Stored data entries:
"""

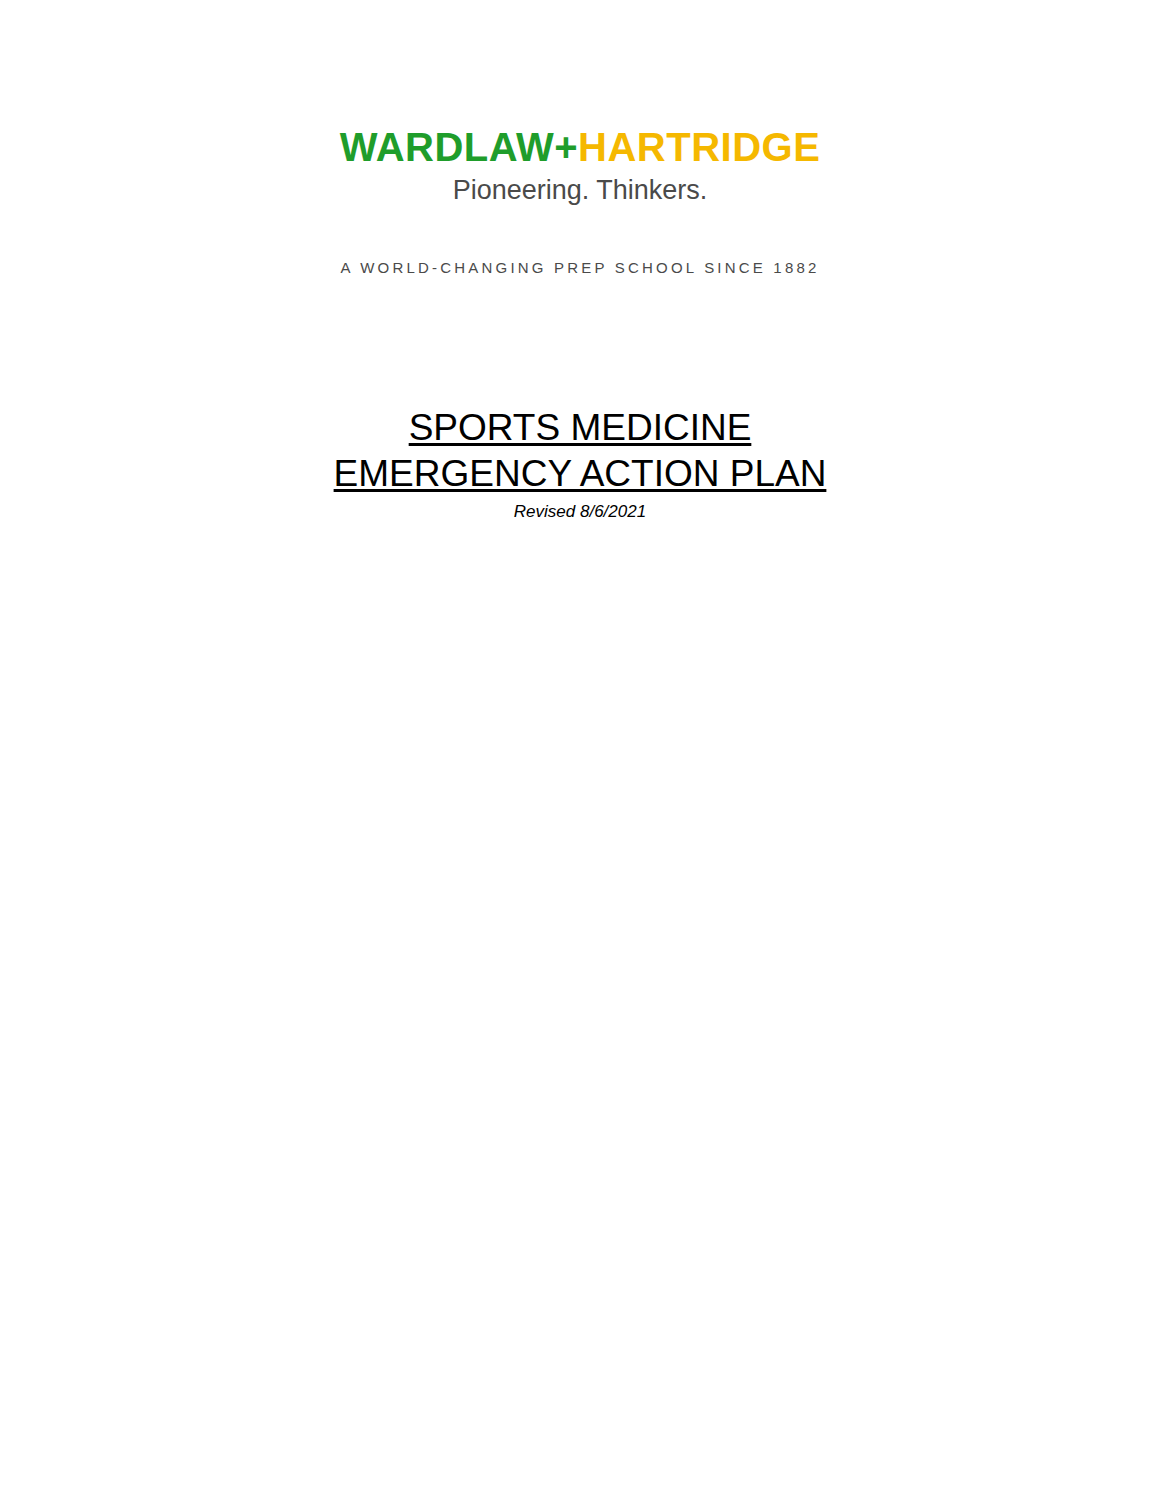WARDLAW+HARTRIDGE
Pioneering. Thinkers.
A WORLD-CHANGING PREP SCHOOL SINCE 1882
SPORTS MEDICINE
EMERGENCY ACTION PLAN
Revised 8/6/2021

"""

Every line from the one that has "SPORTS MEDICINE" down to the last line above must be written out exactly, with both ends included and nothing else.

## [RESPONSE]
SPORTS MEDICINE
EMERGENCY ACTION PLAN
Revised 8/6/2021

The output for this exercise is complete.